### Exercise goal
Your output should be the complete listing, word for word, with no pictures in it.

### Exercise material
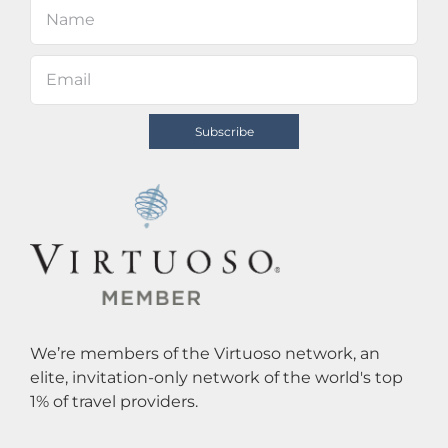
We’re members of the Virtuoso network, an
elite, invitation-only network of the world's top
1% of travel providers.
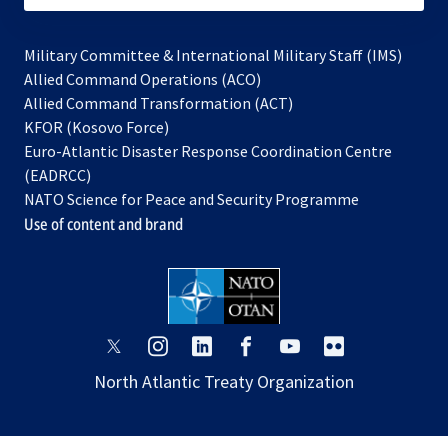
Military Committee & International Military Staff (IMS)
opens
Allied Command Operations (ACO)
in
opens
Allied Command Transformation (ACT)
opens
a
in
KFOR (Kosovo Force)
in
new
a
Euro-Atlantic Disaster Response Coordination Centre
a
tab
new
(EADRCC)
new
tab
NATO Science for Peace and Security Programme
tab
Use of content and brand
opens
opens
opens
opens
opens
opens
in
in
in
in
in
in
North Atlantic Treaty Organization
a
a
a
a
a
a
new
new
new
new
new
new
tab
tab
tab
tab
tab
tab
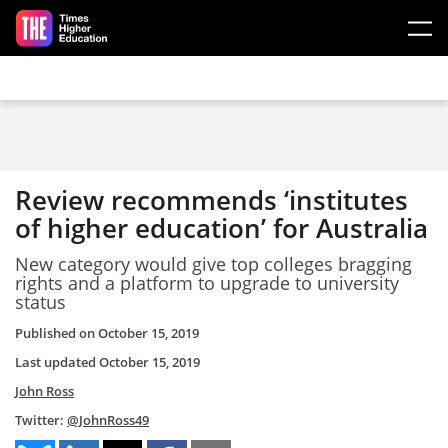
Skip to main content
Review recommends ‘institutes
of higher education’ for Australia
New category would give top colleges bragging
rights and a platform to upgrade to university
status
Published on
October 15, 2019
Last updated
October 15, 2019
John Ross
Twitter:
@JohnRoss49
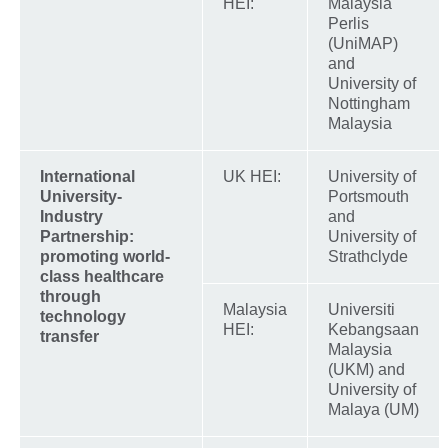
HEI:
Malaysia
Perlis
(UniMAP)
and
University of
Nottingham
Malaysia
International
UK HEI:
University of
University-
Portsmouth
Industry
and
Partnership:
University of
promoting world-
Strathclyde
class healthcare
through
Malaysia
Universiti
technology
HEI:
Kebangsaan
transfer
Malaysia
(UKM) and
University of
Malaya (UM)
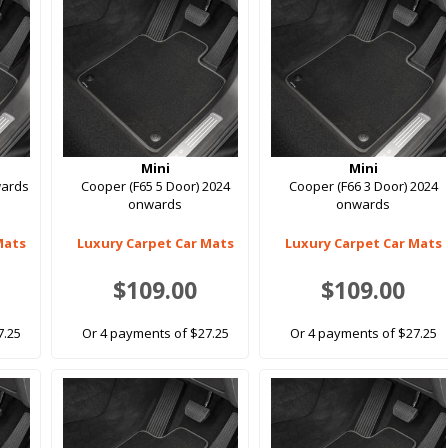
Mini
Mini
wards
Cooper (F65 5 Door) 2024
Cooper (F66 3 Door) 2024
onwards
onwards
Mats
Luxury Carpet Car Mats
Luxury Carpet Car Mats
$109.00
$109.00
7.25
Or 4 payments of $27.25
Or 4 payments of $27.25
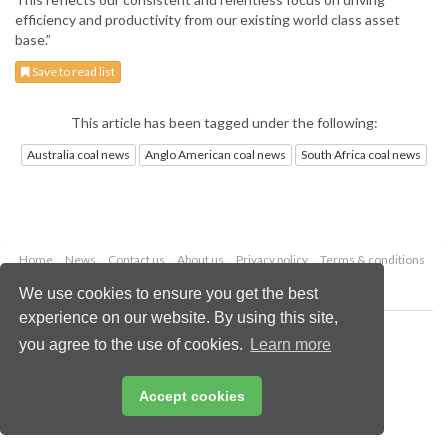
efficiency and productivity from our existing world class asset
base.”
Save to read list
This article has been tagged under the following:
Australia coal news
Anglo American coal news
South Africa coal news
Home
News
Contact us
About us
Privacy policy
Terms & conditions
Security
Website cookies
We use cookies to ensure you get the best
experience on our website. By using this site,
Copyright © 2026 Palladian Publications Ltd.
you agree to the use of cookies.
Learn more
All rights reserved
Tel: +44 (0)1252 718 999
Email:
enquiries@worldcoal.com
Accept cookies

### Your response
We’re members of the Virtuoso network, an
elite, invitation-only network of the world's top
1% of travel providers.
Military Committee & International Military Staff (IMS)
opens
Allied Command Operations (ACO)
in
opens
Allied Command Transformation (ACT)
opens
a
in
KFOR (Kosovo Force)
in
new
a
Euro-Atlantic Disaster Response Coordination Centre
a
tab
new
(EADRCC)
new
tab
NATO Science for Peace and Security Programme
tab
Use of content and brand
opens
opens
opens
opens
opens
opens
in
in
in
in
in
in
North Atlantic Treaty Organization
a
a
a
a
a
a
new
new
new
new
new
new
tab
tab
tab
tab
tab
tab
Skip to main content
Review recommends ‘institutes
of higher education’ for Australia
New category would give top colleges bragging
rights and a platform to upgrade to university
status
Published on
October 15, 2019
Last updated
October 15, 2019
John Ross
Twitter:
@JohnRoss49
HEI:
Malaysia
Perlis
(UniMAP)
and
University of
Nottingham
Malaysia
International
UK HEI:
University of
University-
Portsmouth
Industry
and
Partnership:
University of
promoting world-
Strathclyde
class healthcare
through
Malaysia
Universiti
technology
HEI:
Kebangsaan
transfer
Malaysia
(UKM) and
University of
Malaya (UM)
Mini
Mini
wards
Cooper (F65 5 Door) 2024
Cooper (F66 3 Door) 2024
onwards
onwards
Mats
Luxury Carpet Car Mats
Luxury Carpet Car Mats
$109.00
$109.00
7.25
Or 4 payments of $27.25
Or 4 payments of $27.25
efficiency and productivity from our existing world class asset
base.”
Save to read list
This article has been tagged under the following:
Australia coal news
Anglo American coal news
South Africa coal news
Home
News
Contact us
About us
Privacy policy
Terms & conditions
Security
Website cookies
We use cookies to ensure you get the best
experience on our website. By using this site,
Copyright © 2026 Palladian Publications Ltd.
you agree to the use of cookies.
Learn more
All rights reserved
Tel: +44 (0)1252 718 999
Email:
enquiries@worldcoal.com
Accept cookies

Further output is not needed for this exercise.